I accidentally “rm -rf content” – my bad.
My deployment script only does git push public/ directory, not my project/ directory, thus no backup on my content/ – my bad, too.
In this case, is there a way to recover content/ directory from public/ directory?
The public directory contains the compiled static HTML.
Perhaps with some elaborate shell script you would be able to extract the several content pages and output them as separate Markdown files.
In any case we do not provide support for shell scripting in this forum. You would be better served by having a look at other forums like StackOverflow and the Ubuntu Forums.
By the way one of the very first things I learnt when I started working with UNIX is to be extra careful with the recursive delete rm -rf command.
That is why you need to store your project in Git version control to avoid catastrophes like the one you just had.
Anyway, I really hope that you manage to sort this out.
Good luck!
EDIT
There is a PHP library that converts HTML to Markdown.
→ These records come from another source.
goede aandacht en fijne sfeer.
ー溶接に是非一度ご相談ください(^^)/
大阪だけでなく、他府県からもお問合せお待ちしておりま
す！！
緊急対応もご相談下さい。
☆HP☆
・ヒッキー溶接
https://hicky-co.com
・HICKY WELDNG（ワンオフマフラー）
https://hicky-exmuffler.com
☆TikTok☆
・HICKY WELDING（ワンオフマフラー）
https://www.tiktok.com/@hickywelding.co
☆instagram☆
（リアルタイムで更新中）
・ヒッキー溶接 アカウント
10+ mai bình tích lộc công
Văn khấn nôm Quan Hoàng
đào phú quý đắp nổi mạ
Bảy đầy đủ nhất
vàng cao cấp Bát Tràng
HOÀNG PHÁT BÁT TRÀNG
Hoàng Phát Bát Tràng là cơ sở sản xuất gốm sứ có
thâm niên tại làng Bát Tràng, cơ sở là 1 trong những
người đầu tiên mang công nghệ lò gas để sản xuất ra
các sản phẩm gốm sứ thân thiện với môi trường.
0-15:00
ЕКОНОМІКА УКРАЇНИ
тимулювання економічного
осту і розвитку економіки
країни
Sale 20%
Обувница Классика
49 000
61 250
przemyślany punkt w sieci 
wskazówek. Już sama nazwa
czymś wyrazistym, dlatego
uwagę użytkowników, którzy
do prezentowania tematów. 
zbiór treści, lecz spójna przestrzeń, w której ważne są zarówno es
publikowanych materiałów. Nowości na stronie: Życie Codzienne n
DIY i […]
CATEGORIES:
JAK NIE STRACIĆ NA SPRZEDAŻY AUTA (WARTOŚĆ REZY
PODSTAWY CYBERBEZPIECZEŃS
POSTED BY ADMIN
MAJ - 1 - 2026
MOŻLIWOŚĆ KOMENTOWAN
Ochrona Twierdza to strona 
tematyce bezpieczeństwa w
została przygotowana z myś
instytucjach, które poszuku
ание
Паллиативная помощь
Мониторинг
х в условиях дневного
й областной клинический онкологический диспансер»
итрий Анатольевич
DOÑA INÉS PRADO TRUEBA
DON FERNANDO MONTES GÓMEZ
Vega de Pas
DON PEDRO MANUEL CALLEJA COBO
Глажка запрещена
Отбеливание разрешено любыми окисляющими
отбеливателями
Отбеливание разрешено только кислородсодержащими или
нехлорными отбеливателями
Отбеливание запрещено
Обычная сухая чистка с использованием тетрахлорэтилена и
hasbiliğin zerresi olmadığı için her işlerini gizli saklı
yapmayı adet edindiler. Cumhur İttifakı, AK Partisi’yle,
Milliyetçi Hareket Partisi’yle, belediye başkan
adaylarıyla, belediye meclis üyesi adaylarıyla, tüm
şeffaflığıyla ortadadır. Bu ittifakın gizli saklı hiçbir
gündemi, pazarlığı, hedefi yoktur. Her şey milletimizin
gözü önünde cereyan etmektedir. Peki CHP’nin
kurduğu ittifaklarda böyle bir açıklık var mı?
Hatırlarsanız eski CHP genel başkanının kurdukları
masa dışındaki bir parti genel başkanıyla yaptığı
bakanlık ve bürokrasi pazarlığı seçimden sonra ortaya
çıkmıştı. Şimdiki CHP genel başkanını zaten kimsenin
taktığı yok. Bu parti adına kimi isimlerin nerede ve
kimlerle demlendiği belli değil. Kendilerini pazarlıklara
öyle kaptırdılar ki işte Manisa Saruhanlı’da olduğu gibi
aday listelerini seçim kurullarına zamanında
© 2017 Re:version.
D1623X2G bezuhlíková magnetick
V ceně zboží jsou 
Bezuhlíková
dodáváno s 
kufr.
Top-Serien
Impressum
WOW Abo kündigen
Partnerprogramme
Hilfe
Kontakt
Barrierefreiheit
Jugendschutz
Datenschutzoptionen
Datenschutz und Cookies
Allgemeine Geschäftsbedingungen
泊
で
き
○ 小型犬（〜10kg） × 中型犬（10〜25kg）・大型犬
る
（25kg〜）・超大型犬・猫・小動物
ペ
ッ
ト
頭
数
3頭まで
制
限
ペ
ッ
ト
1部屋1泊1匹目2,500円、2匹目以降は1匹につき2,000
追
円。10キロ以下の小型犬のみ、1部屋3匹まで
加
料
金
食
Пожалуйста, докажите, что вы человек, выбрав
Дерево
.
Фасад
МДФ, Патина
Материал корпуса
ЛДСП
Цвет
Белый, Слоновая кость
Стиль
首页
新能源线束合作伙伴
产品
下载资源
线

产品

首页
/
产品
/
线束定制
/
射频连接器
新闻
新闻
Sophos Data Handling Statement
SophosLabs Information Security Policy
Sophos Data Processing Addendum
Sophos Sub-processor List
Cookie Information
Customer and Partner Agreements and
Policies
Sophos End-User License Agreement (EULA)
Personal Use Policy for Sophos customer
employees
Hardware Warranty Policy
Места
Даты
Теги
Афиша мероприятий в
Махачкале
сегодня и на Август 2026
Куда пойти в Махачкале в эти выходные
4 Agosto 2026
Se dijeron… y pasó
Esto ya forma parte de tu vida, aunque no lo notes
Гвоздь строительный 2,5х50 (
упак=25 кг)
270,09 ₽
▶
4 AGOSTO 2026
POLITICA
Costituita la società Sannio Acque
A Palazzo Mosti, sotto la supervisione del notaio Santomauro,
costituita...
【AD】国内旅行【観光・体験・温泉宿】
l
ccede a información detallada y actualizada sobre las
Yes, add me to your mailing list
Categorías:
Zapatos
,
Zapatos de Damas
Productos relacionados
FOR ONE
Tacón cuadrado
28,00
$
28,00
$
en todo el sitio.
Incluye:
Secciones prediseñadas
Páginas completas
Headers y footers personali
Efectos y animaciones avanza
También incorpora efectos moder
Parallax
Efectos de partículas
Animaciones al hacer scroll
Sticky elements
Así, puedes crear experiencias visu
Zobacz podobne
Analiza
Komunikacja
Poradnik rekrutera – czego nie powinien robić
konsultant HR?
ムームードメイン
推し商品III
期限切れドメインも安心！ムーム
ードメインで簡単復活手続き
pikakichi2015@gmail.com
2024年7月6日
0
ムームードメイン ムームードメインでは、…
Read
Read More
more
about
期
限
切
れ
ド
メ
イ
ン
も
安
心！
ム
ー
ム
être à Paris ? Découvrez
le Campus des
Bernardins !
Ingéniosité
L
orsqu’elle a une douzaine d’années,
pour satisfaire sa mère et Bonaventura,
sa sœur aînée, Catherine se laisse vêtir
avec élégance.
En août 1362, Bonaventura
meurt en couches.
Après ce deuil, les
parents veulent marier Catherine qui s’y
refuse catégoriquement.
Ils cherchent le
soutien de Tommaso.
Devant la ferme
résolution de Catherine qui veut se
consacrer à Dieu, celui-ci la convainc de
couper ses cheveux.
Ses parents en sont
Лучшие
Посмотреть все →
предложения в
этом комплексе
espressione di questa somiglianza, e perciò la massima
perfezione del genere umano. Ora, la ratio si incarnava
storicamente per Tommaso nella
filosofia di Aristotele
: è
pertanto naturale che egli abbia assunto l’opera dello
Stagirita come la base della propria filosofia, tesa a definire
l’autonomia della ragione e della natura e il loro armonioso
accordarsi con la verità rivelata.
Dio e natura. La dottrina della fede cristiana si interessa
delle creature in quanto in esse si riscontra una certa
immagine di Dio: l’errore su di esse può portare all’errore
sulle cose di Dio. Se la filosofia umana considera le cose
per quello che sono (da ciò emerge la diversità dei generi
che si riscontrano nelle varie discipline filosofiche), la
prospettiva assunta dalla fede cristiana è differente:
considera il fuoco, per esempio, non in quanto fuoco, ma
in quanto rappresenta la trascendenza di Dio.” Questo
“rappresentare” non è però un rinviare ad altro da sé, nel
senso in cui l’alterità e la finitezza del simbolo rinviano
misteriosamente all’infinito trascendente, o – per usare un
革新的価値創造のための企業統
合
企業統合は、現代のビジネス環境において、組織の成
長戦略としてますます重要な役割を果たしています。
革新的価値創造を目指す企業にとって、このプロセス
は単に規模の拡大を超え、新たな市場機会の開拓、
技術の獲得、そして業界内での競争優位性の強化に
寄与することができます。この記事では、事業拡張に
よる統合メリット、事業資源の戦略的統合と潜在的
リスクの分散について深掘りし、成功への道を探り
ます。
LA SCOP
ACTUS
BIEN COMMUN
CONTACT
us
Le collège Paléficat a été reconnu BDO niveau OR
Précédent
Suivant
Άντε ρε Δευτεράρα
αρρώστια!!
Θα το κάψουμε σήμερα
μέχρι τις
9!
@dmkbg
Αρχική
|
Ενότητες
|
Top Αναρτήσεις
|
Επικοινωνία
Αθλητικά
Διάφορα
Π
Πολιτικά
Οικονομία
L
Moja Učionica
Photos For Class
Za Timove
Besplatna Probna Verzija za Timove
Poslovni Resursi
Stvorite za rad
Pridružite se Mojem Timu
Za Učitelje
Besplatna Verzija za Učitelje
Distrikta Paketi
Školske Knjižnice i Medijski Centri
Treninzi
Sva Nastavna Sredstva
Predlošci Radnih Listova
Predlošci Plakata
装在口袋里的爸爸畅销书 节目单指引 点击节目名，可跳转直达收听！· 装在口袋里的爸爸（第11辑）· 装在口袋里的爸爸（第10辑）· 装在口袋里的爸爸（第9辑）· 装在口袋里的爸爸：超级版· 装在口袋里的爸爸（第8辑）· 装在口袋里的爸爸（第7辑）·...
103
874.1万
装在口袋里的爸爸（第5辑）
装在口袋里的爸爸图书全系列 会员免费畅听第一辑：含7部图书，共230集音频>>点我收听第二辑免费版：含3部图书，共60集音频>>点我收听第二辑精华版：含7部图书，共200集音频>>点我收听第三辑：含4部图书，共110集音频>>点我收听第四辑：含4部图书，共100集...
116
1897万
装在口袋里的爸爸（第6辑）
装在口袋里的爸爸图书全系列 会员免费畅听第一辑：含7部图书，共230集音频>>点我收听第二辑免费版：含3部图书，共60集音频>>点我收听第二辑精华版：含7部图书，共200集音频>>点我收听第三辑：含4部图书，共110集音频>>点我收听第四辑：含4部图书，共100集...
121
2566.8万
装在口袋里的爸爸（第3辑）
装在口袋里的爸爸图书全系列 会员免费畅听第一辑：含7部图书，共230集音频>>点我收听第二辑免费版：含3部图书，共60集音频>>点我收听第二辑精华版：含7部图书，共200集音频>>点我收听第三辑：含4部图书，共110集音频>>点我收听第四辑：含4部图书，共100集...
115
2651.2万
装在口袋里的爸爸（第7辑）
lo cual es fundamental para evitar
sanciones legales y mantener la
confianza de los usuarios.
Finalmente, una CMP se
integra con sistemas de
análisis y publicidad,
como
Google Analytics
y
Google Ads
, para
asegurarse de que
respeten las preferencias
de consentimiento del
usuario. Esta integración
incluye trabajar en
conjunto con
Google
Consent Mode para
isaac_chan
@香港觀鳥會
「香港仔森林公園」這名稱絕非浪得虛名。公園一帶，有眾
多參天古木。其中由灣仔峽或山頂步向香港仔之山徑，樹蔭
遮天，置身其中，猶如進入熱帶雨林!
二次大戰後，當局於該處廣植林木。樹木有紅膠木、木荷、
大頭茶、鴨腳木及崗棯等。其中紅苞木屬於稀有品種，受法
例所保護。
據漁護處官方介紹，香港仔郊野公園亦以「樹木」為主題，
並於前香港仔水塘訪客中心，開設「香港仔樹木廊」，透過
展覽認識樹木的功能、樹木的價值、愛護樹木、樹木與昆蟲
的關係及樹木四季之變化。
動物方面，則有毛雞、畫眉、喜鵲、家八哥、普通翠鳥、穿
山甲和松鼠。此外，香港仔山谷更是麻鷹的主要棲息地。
Never used it myself but have a look just in case it helps:
Since deleting files from the command line doesn’t put them into the trash, your only option IMO is to use a file recovery software. Google for “macos undelete files” or “macos file recovery”. The problem is that most such solutions will find a bunch of old files as well, and you probably loose the folder structure and the filenames, so even if you can recover the files, it will involve a deal of manual work to find out which file was which.
That is, unless you have a backup/time machine somewhere.
Thank you [onedrawingperday] [davidsneighbour] [fekete-robert]!
Taking all your suggestions, I firstly tried to recover files by installing extundelete, but couldn’t figure out installing “ex2fslibs” on my MacOS (High Sierra).
So, I ended up recovering all markdown files in content/ from index.html files from public/ by mixture of bash scripting and manual tweaking: 1) mostly extracting tags from html; 2) reusing the html body portion to the markdown files.
More importantly, I made sure pushing both my project/ and public/ to corresponding github repos.